As for the A-plot, I've seen it many times on nighttime soap operas and haven't liked it any better there. Woman hooks up with the wrong man, gets her act together and dumps him; he goes psycho and tries to kill her; she ends up having to sabotage her life to get away from him. The recycled plot isn't that big a deal, but we're not given any reason to care about Desiree/Medea nor to trust her. The fact that she's Tyr's smoochie simply doesn't give us a compelling interest in her safety. Keith Hamilton Cobb gives his all for this silly plot, and is actually quite moving in the end when Tyr weeps over Medea's rejection, but it's hard not to rejoice that he won't have any additional ties to her. The writers need to stop depending on their cast to create drama when the scripts are this awful.

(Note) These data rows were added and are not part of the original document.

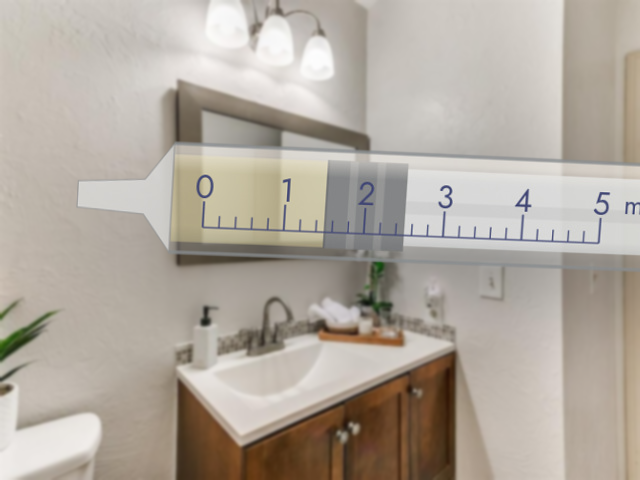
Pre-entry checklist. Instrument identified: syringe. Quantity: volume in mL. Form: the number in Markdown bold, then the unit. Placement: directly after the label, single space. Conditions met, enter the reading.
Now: **1.5** mL
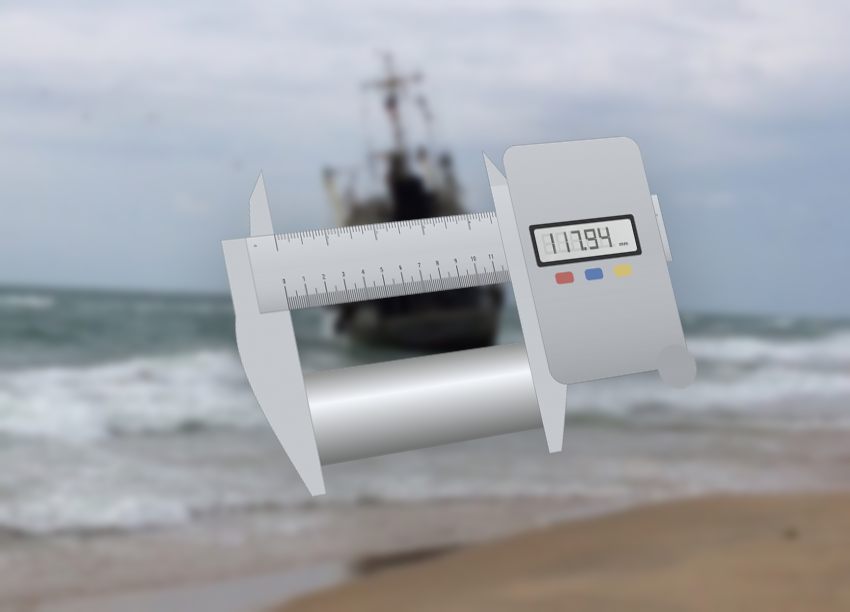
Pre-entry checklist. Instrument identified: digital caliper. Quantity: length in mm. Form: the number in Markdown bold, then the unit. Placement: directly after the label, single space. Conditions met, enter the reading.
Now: **117.94** mm
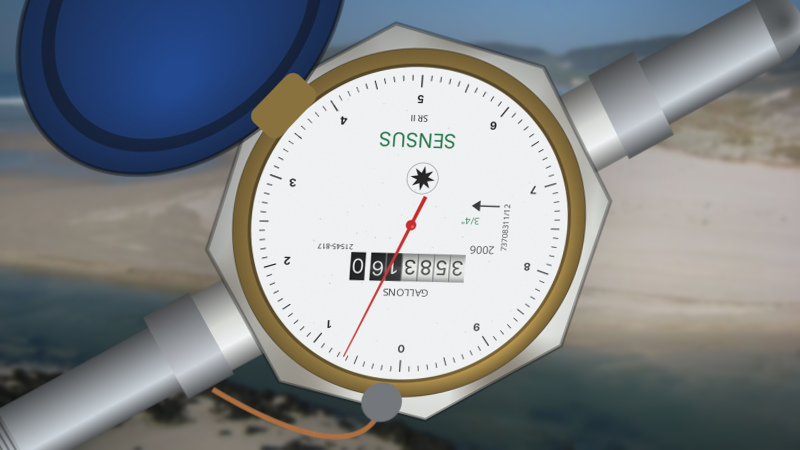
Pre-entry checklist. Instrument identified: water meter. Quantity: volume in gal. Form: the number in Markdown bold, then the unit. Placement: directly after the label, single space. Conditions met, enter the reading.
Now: **3583160.6** gal
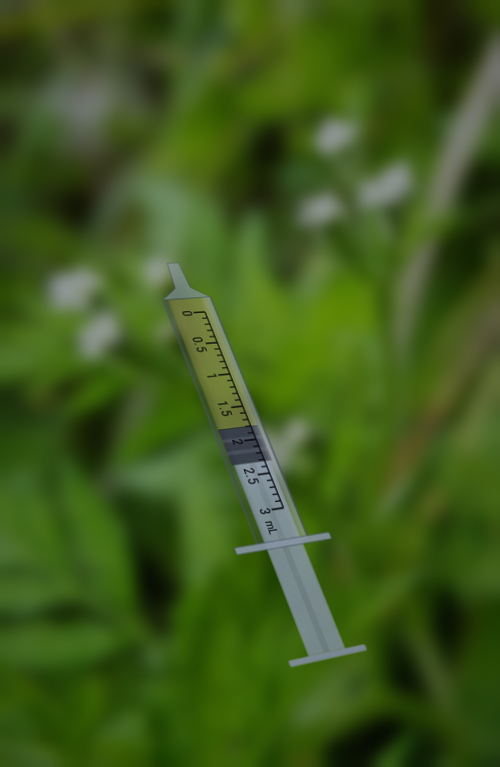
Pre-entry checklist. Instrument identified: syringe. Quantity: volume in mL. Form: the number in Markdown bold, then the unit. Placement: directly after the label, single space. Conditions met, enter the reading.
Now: **1.8** mL
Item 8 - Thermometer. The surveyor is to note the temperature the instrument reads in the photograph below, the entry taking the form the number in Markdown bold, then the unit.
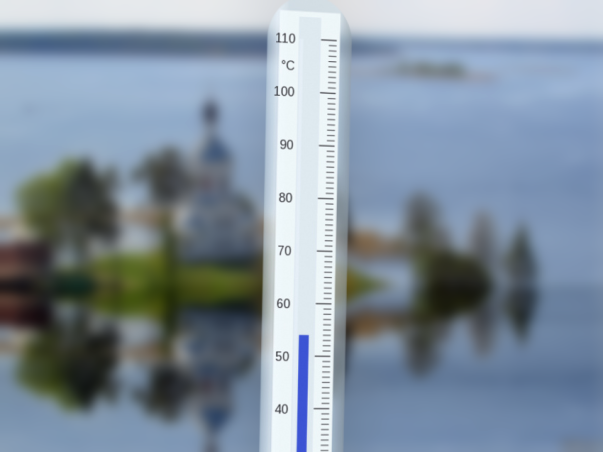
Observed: **54** °C
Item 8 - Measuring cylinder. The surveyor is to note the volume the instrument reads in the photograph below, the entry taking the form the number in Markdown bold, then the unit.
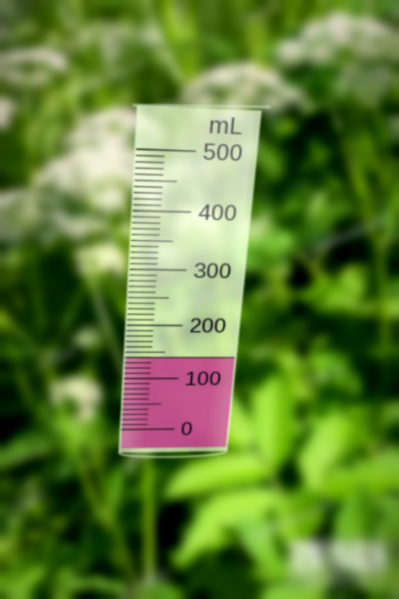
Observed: **140** mL
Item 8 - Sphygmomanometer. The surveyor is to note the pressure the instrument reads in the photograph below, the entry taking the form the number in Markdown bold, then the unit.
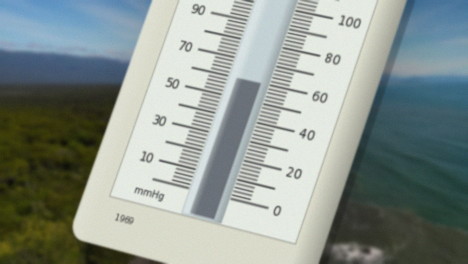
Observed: **60** mmHg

That's particularly true if the guest stars are all going to be as one-dimensional as Bartolome and Desiree. Barty's such an over-the-top caricature of a villain that it's hard either to fear him or to try to find something sympathetic. A guy who refuses to have his paralysis treated because it would interfere with his hatred? A guy with the power to manipulate Dylan into giving him a ride to Elba Nine (named for the site of Napoleon's first exile -- the one from which he returned, if that's not a plot giveaway), yet can't figure out a way around his own weapons platform, nor a way to bring down Tyr? I'm not sure whether we're supposed to believe Bartolome knows that Desiree is a Nietzschean, but my impression is that he doesn't, which makes him look not very smart. But then, how smart is Dylan for falling victim to this guy who could have gotten the whole ship destroyed had he been a bit more suicidal?

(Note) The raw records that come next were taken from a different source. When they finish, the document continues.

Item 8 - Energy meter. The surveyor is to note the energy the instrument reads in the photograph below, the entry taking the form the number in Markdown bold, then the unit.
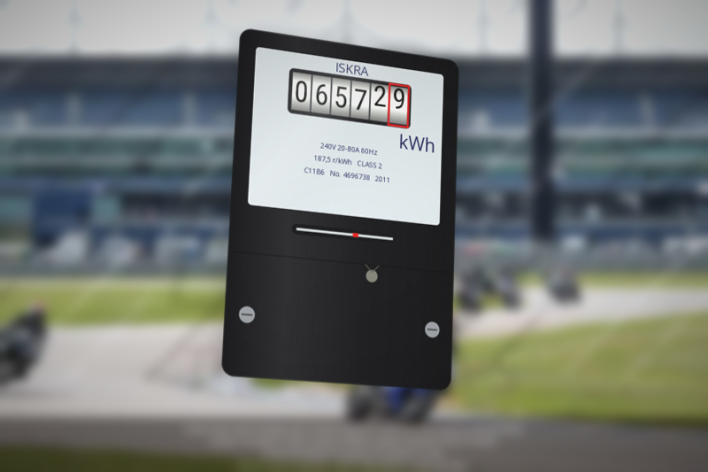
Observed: **6572.9** kWh
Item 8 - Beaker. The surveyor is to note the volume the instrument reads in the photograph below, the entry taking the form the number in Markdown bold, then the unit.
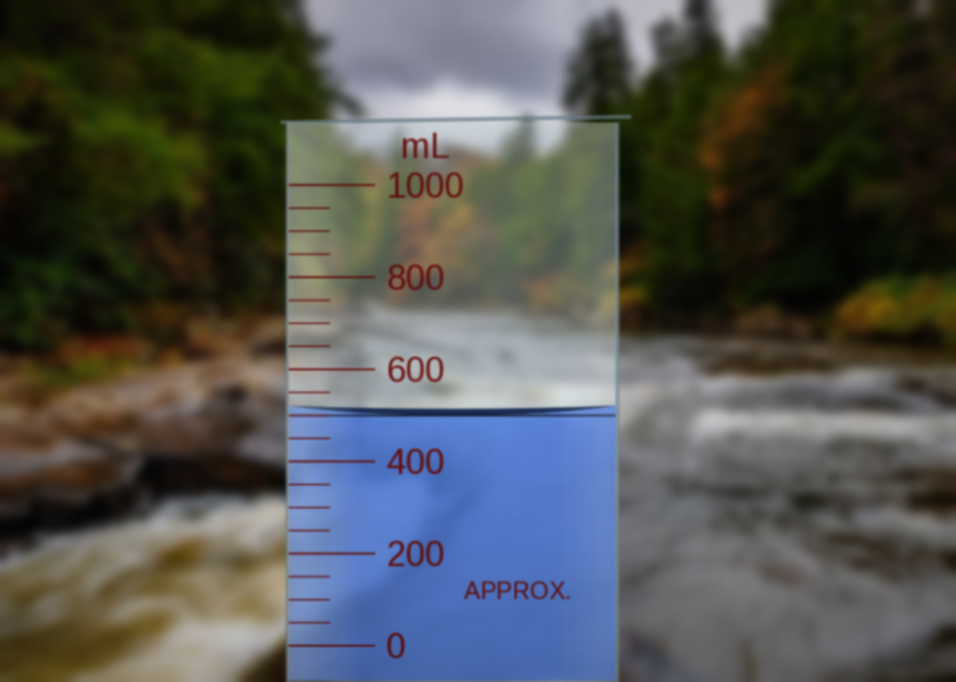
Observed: **500** mL
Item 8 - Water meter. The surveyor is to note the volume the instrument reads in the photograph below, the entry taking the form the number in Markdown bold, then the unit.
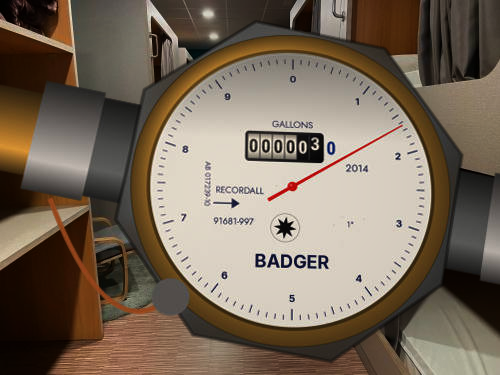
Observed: **31.6** gal
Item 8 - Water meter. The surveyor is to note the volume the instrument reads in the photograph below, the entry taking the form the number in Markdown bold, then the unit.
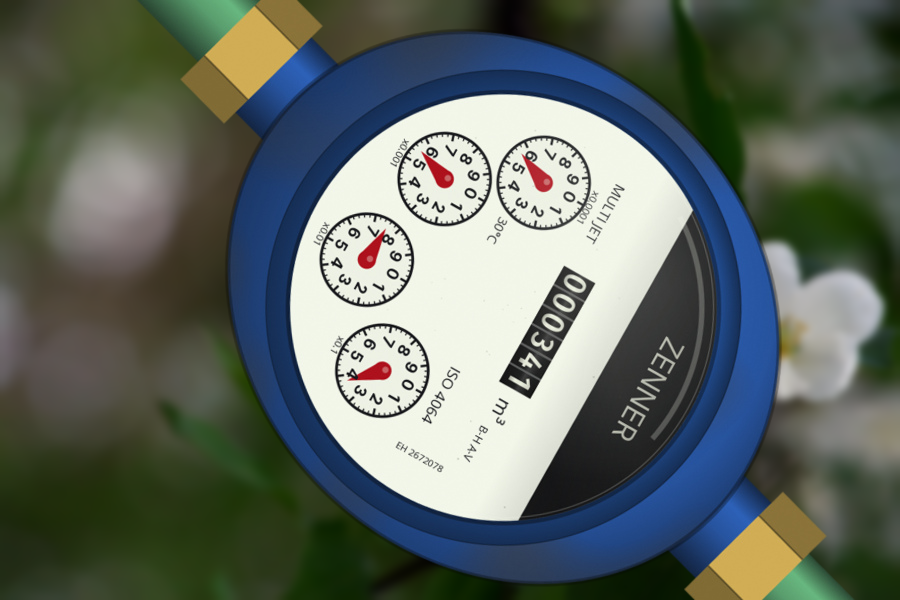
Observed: **341.3755** m³
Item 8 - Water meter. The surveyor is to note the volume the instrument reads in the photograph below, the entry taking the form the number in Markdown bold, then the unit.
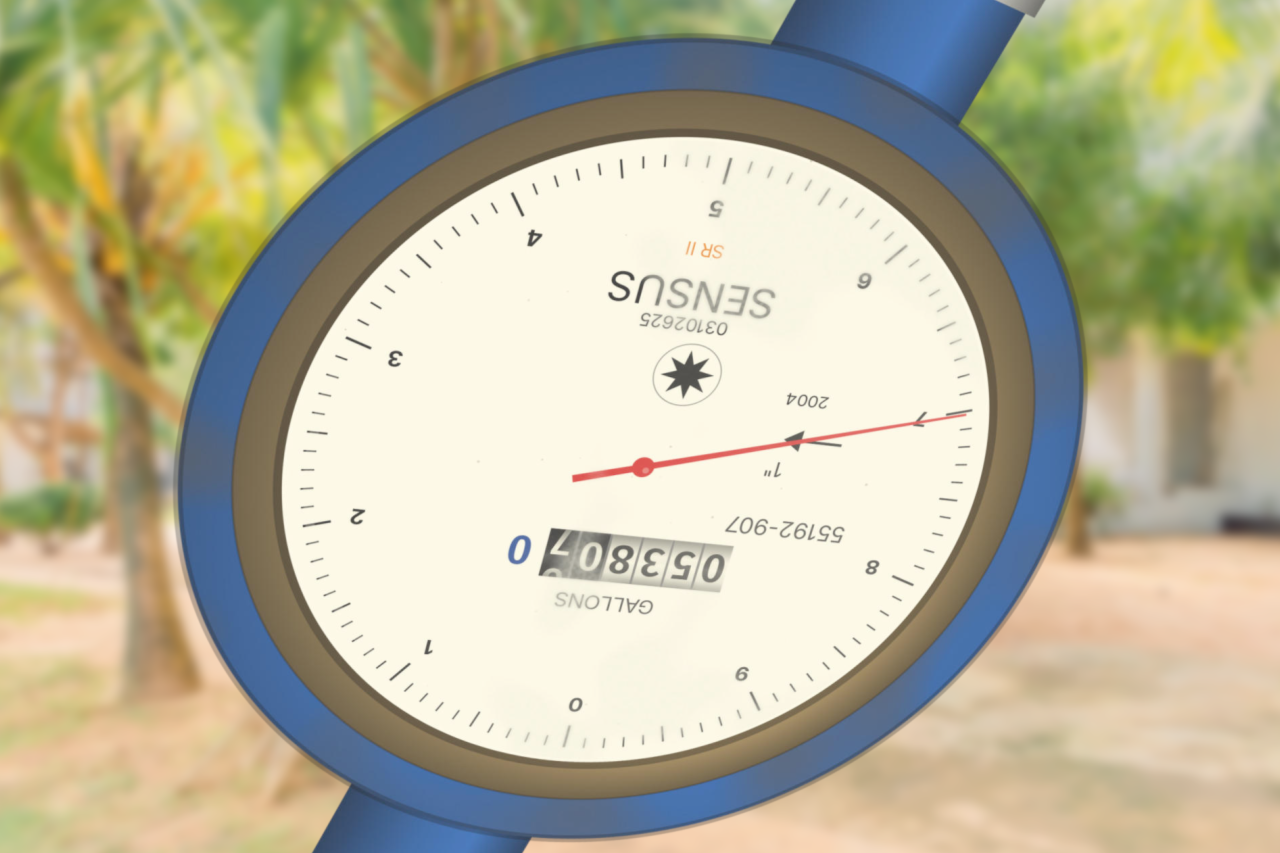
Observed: **538067.0** gal
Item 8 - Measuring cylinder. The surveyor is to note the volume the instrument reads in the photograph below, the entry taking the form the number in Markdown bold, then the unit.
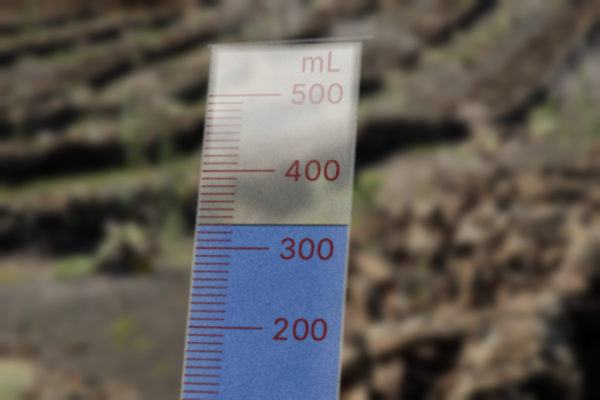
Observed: **330** mL
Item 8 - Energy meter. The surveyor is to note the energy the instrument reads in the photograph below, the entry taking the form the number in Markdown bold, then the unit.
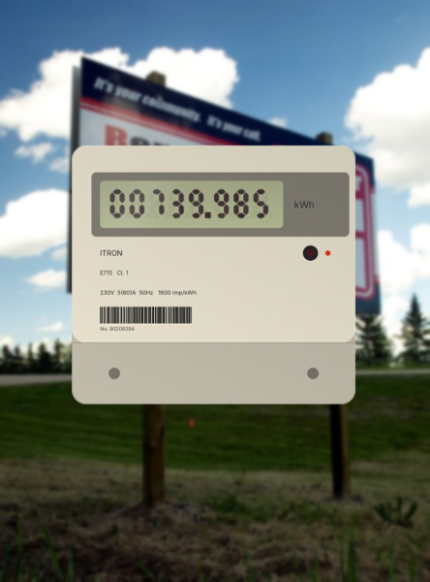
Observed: **739.985** kWh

Like I said, I don't want to think about this too much. I want to move past it and hope the next episode is much, much better. Let's see some more of those new crewmembers who actually get something to do onscreen this week, though they don't seem to be competent at stopping the ship from being boarded or stopping suspicious hijackers from building weapons out of engineering components. Let's see some more of Beka's acerbic wit. Heck, let's see Dylan acting all heroic and Rommie doing her Matrix moves and let's see some more footage of slipfighters doing cool video-game maneuvers...so long as there's a worthwhile plot behind it all.